I had a local fix with the same effect that I applied when
the code originally broke, but had not gotten around to
sending my fix.

After b8a77b9a5f9c ("mtd: ubi: fix NVMEM over UBI volumes on
32-bit systems") introduced a different workaround, I got the
link error because I had removed the do_div().

     Arnd
diff mbox series

Patch

diff --git a/drivers/mtd/ubi/nvmem.c b/drivers/mtd/ubi/nvmem.c
index 8aeb9c428e51..a94a1a9aaec1 100644
--- a/drivers/mtd/ubi/nvmem.c
+++ b/drivers/mtd/ubi/nvmem.c
@@ -6,7 +6,6 @@ 
 /* UBI NVMEM provider */
 #include "ubi.h"

▶ [To do]:
1) Can you quote the patch message from "I had a local" through "removed the do_div().", swapping "link error" for "build failure"?
2) Do these statements agree with the patch message? Answer each with yes or no and quote the words that decide it. (a) The writer had already sent the local fix. (b) The link error came from having removed the do_div(). (c) The patch changes drivers/mtd/ubi/nvmem.c.
The records after this patch message aren't needed.

▶ [Data records]:
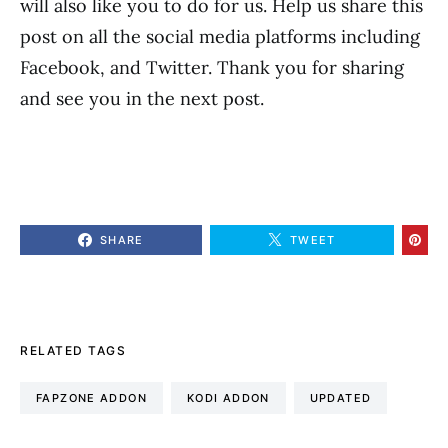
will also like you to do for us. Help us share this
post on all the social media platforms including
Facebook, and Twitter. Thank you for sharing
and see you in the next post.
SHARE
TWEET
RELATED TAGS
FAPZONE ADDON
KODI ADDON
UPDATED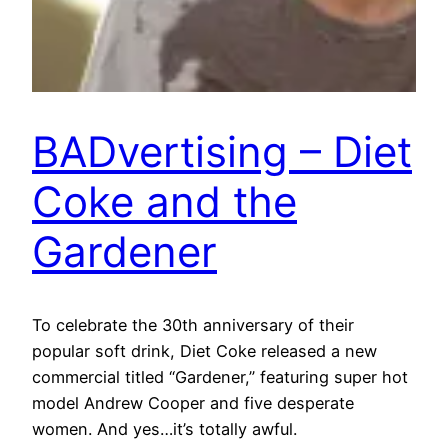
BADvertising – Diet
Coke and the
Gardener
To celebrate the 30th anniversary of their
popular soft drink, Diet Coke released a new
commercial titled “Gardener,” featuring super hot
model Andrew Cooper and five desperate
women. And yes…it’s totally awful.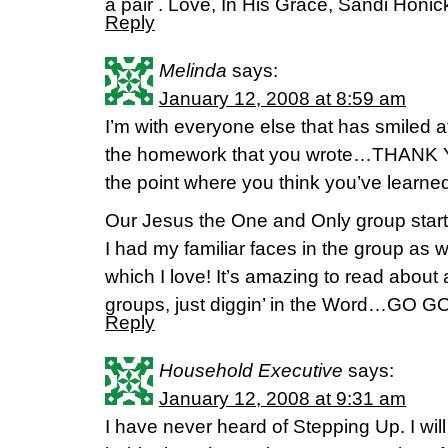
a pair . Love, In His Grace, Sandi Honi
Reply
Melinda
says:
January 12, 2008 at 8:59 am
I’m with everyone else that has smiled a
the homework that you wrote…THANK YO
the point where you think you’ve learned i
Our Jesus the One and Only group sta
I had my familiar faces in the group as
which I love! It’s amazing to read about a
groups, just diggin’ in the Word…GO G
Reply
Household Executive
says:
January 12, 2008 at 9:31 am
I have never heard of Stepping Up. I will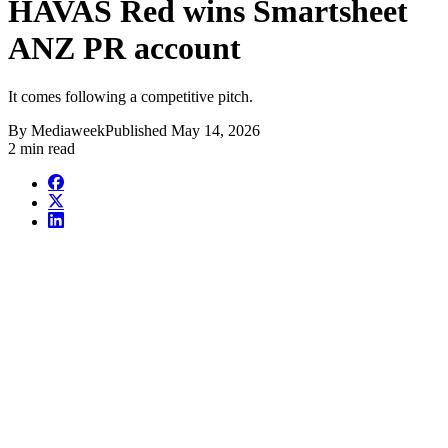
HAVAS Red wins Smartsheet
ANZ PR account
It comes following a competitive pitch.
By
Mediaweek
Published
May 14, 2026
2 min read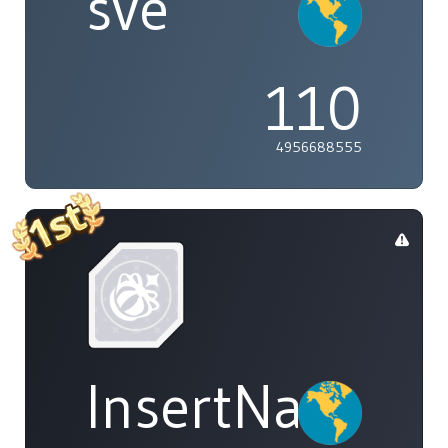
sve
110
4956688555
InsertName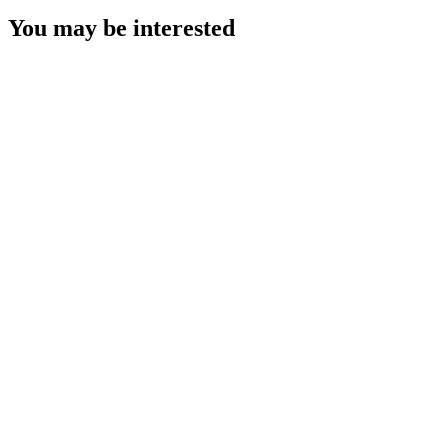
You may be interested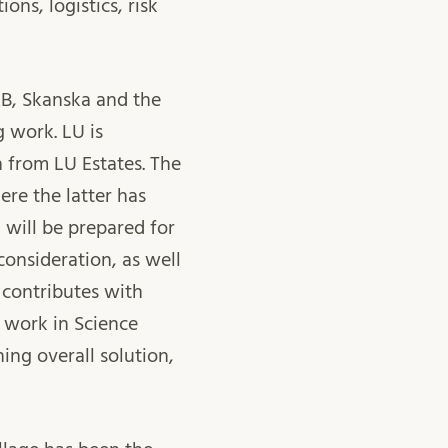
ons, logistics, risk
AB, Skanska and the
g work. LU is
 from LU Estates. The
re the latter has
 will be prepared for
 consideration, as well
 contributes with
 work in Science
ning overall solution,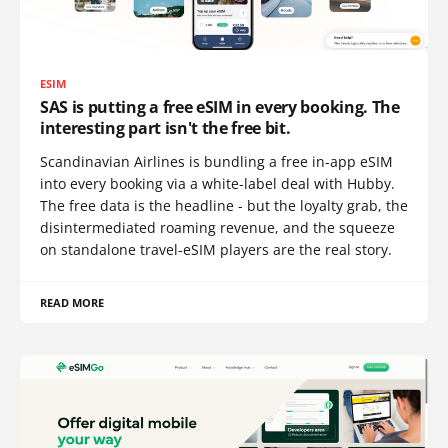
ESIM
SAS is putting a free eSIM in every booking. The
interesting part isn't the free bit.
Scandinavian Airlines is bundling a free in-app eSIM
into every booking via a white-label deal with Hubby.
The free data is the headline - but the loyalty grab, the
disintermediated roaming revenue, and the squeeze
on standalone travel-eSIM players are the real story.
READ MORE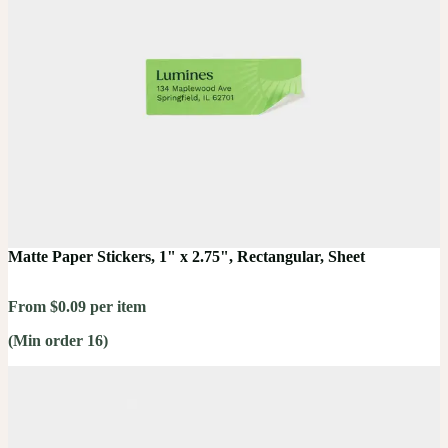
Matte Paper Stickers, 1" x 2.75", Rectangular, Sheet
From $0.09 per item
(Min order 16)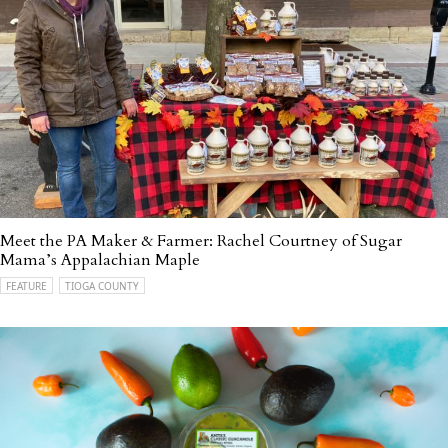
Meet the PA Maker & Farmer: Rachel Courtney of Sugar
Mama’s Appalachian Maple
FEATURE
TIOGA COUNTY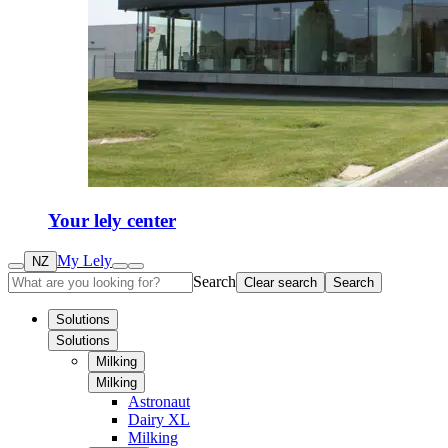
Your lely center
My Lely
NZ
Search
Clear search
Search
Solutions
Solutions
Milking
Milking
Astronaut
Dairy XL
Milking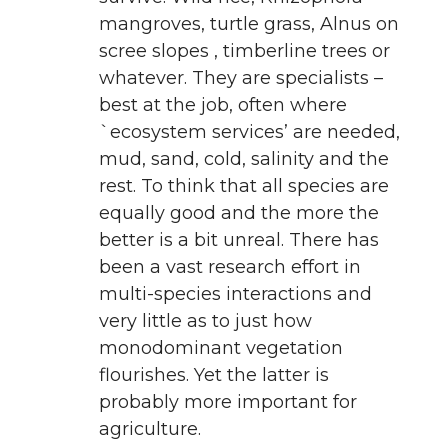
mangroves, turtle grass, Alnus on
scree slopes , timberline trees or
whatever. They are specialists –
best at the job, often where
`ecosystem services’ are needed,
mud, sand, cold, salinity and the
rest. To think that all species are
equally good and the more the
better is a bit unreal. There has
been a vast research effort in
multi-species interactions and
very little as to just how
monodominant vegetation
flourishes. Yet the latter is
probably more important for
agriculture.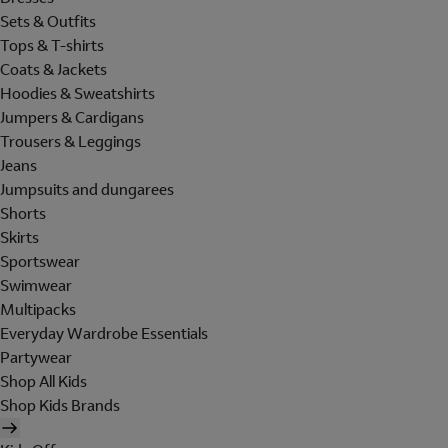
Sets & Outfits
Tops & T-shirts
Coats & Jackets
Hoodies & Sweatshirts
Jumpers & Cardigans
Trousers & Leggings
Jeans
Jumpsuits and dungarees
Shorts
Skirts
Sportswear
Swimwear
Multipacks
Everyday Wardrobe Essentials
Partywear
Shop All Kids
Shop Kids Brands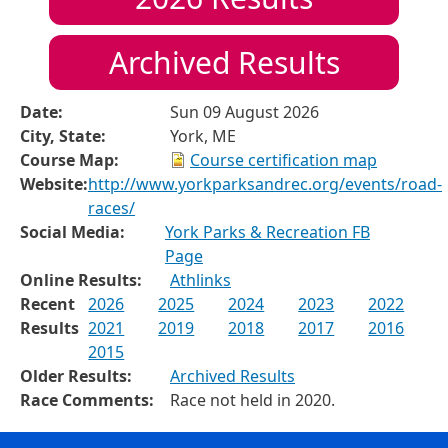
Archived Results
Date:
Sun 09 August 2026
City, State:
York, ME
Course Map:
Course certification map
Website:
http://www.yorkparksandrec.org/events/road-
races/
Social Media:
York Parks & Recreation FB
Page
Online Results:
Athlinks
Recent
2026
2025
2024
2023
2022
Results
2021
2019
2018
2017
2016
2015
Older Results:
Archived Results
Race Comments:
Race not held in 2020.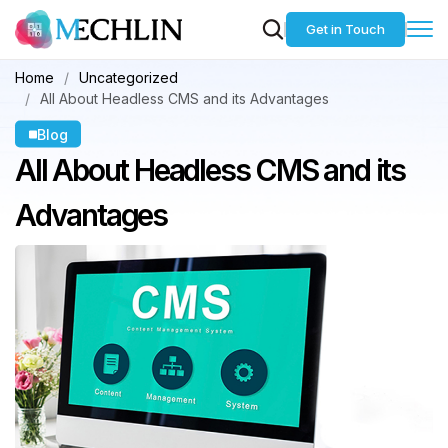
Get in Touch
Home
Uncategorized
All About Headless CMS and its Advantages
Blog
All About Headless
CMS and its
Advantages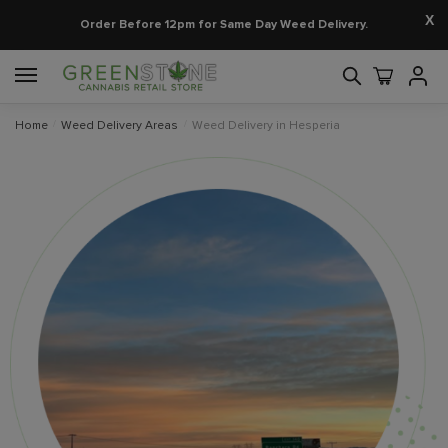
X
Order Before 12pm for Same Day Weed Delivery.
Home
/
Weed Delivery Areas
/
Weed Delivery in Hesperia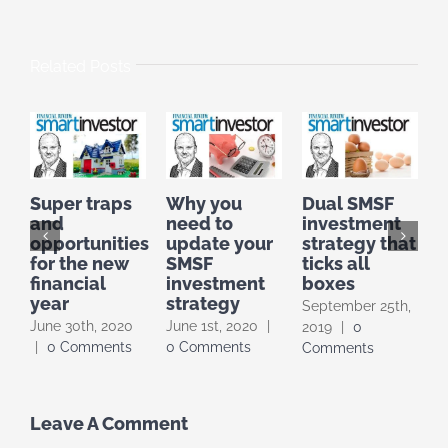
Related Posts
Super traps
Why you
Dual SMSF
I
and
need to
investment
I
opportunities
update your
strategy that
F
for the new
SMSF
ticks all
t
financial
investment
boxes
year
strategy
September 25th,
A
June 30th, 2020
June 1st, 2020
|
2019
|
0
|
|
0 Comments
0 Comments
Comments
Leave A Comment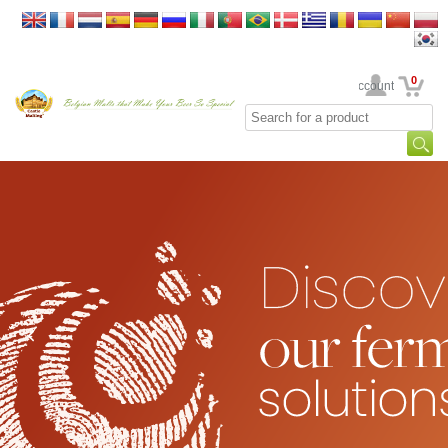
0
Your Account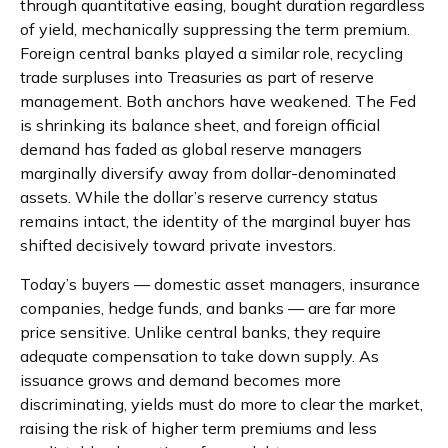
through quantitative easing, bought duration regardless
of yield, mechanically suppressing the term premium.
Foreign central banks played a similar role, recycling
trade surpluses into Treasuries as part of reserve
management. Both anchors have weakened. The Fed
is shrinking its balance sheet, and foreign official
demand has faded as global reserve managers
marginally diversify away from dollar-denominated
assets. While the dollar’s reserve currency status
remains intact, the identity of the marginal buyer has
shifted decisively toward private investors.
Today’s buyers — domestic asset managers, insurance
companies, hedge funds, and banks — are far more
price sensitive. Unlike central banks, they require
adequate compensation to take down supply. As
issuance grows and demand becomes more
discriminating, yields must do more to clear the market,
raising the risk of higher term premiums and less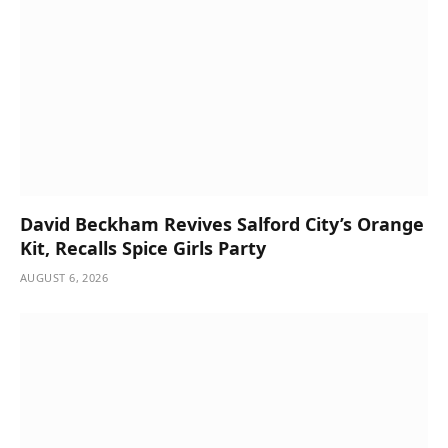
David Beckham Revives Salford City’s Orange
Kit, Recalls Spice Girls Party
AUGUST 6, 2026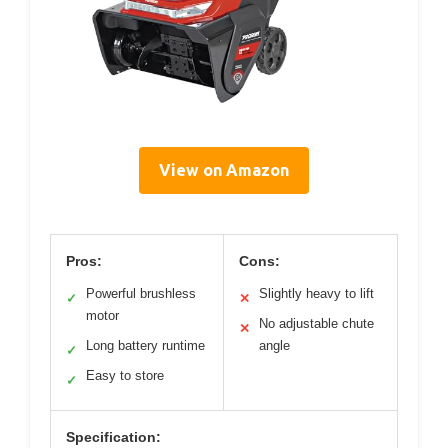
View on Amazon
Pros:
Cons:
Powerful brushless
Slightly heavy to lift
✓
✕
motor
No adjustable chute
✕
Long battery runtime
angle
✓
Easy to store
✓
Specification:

▶ [Answers to each task]:
1)
I had a local fix with the same effect that I applied when
the code originally broke, but had not gotten around to
sending my fix.

After b8a77b9a5f9c ("mtd: ubi: fix NVMEM over UBI volumes on
32-bit systems") introduced a different workaround, I got the
build failure because I had removed the do_div().

2)
(a) No: "had not gotten around to sending my fix."
(b) Yes: "I got the link error because I had removed the do_div()."
(c) Yes: "diff --git a/drivers/mtd/ubi/nvmem.c b/drivers/mtd/ubi/nvmem.c"